益田川と高津川に挟まれた下流の町、中須町。町には、海岸沿いに松林が広がっています。その本数は二万本。これは、地元の中須自治会の皆さんを中心に、多くの人が関わって復活させた松林です。この作業は十年以上かかり、それは苦労の連続でした。
【松林が地域を守っている】
中須町のような海岸に近い場所は、海からの風を非常に強く受けます。そして、その風に乗って、砂などが一緒に飛んできます。この風や砂によって、家や畑に大きな被害が出てしまうのです。しかし、この広い松林が、それを食い止めてくれます。このような林のことを防風林と呼びます。
【四百年の歴史が枯れていく】
中須の海岸に、最初に防風林が植えられたのは、約四百年前と言われています。私たちの先祖が、将来の地域の安全を願って植えてくれたのです。当時は、きっと大変な作業であったに違いありません。

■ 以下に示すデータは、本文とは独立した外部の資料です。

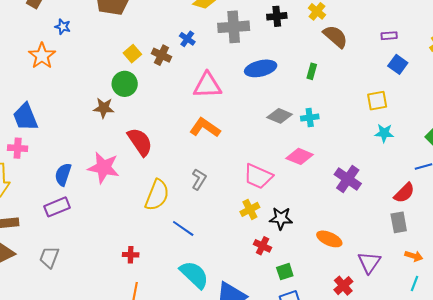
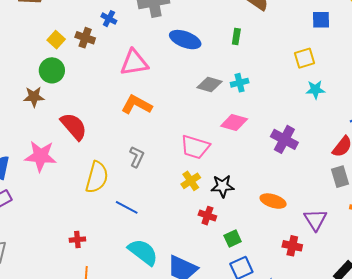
blue square: (398, 64) -> (321, 20), turned -30
blue ellipse: (261, 68) -> (185, 40), turned 40
red cross: (343, 286) -> (292, 246), turned -30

しかし、近年、その松林が枯れていく「松枯れ」が起こり始めました。その原因は松くい虫です。このままでは大切な松林が無くなってしまうと地区の人たちは不安になりました。
【仲間と一緒に松林を守ろう】
一九九七(平成九年)年、枯れていく姿を悲しく思った地区の人たちは、松林を守ろうと決意しました。誰かに「やりなさい」と言われたわけではありません。町を守るために自ら立ち上がったのです。
さっそく松林の掃除や、下草刈りから始めました。松の一本、一本に至るまで丁寧に世話をしました。また、松くい虫にも強い松も少しずつ植えていきました。
最初は少なかった仲間でしたが、何年も活動を続けていくうちに、だんだんとこの活動を手伝ってくれる人が増えてきました。今では、二百五十名以上の地区の人や、ボランティアの人と一緒に松林を守る作業をしています。このように、中須の海岸には、多くの人に支えられた松林がしっかりと根をはっています。あの広い松林には多くの人の心がこもっているのです。